人造人間に襲撃に遭った時は、放っておけば敵の追求を逃れられるのに、助けに来て。
重傷を負った、或いは生きることを諦めた部下を捨てることが出来なくて。
司令部に乗り込んだ時は、何かあったら君だけでも逃げろと言って。
エドワード君を、理不尽を呑みこめない子どものような扱いをするけれど、それは、彼をかつての自分に重ねているからだ。

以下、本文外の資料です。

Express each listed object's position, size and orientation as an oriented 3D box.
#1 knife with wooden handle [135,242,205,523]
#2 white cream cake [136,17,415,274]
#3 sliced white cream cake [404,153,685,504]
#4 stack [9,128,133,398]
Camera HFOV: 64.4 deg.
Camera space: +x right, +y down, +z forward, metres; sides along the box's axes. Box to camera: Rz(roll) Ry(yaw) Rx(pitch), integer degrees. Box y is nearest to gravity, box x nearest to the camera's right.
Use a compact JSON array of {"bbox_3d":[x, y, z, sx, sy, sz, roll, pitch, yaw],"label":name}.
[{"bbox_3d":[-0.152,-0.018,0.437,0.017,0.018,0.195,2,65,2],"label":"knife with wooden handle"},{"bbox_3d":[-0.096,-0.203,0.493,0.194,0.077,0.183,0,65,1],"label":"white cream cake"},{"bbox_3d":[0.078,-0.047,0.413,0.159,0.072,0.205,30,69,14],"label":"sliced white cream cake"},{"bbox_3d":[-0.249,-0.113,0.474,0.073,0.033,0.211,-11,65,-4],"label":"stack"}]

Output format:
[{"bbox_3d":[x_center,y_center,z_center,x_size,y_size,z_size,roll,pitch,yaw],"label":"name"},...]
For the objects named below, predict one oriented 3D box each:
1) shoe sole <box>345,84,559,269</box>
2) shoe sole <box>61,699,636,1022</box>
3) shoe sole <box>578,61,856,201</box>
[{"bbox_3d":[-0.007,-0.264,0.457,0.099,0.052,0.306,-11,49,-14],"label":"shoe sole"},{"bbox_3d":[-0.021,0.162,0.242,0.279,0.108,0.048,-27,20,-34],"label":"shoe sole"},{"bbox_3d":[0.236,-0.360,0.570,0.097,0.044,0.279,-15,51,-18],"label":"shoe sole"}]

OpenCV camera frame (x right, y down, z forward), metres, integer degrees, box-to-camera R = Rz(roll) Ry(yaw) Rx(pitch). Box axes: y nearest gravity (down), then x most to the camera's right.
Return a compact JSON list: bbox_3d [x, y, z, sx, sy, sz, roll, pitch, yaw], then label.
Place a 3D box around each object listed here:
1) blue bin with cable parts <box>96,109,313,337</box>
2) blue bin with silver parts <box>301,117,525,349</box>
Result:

「本当に度胸がありますね、ホークアイ中尉。少しでも情報を引き出そうって魂胆ですか」
ずるずると、背後で何かがうごめくのを感じる。
グラトニーに背中を取られた時よりも、ずっと恐ろしい。
冷たい汗が背中を行く筋も流れた。
「面白いですね。貴女、こちらの仲間になりませんか」
「冗談を。仲間ではなく都合のよい人間の駒が欲しいだけでしょう?」
銃は抜く気すら起きなかった。多少の劣勢ならばひっくり返す自信はあるが、とてもそのような差異では無い。
圧倒的な強さと言うものを、漠然と感じた。
無遠慮に巻き付いてくるそれは、気分が悪い。
だが、それは脅しであって、殺すつもりはないと思う。
今、ここで自分を殺しても相手側に何のメリットもないからだ。
大総統補佐は、事実上の人質。人質を殺しても、相手に火を付けてしまうだけだ。
逆に、枷が無くなった分、自由に動ける。
「そうでしょうか?彼は人柱候補ですよ?」
メリットは無いと言えば、自ら傲慢と名乗った人造人間は笑みを見せた。
「あなたたち人間は弱い。だから彼は貴女が死ねば扉を開く」
以前会った人造人間が言っていた。扉を開けた人間は人柱確定だと。
「―――弱い?優しさの間違いでしょう?」
人質の位置は、言い換えれば相手の寝首を掻けると言うことでもある。
リザは精一杯、平静を装った。
「それこそが、強さの裏付け――違うかしら?」
それを聞いて、もう一度傲慢は嗤った。
「似たことを、憤怒が言っていましたね―――優しさこそが強さの裏付けとは巧く言ったものです」
蠢いていたそれは、徐々に引いていった。
「口外すればどうなるか分かっていますね。仲間やマスタング大佐もただでは済みませんよ」
振り向いたときには、影とともに子息の姿は消えていた。
錬金術でも人間の成す技からもかけ離れたそれに、恐怖のあまりの幻覚かと思ったが、手首上の傷が現実だったと物語っている。頬にも擦過傷が出来ていた。
「――――」
長く息を吐いて、踵を返す。心臓の脈打つそれが早いことを自覚せずには居られなかった。
END
Date:2010.05.28
ホムンクルスと大佐の違いはそこなんだろうなぁ、と。
アルの言う同族嫌悪じゃないですけど、大佐もエドに共通点を見てるんじゃないかなって。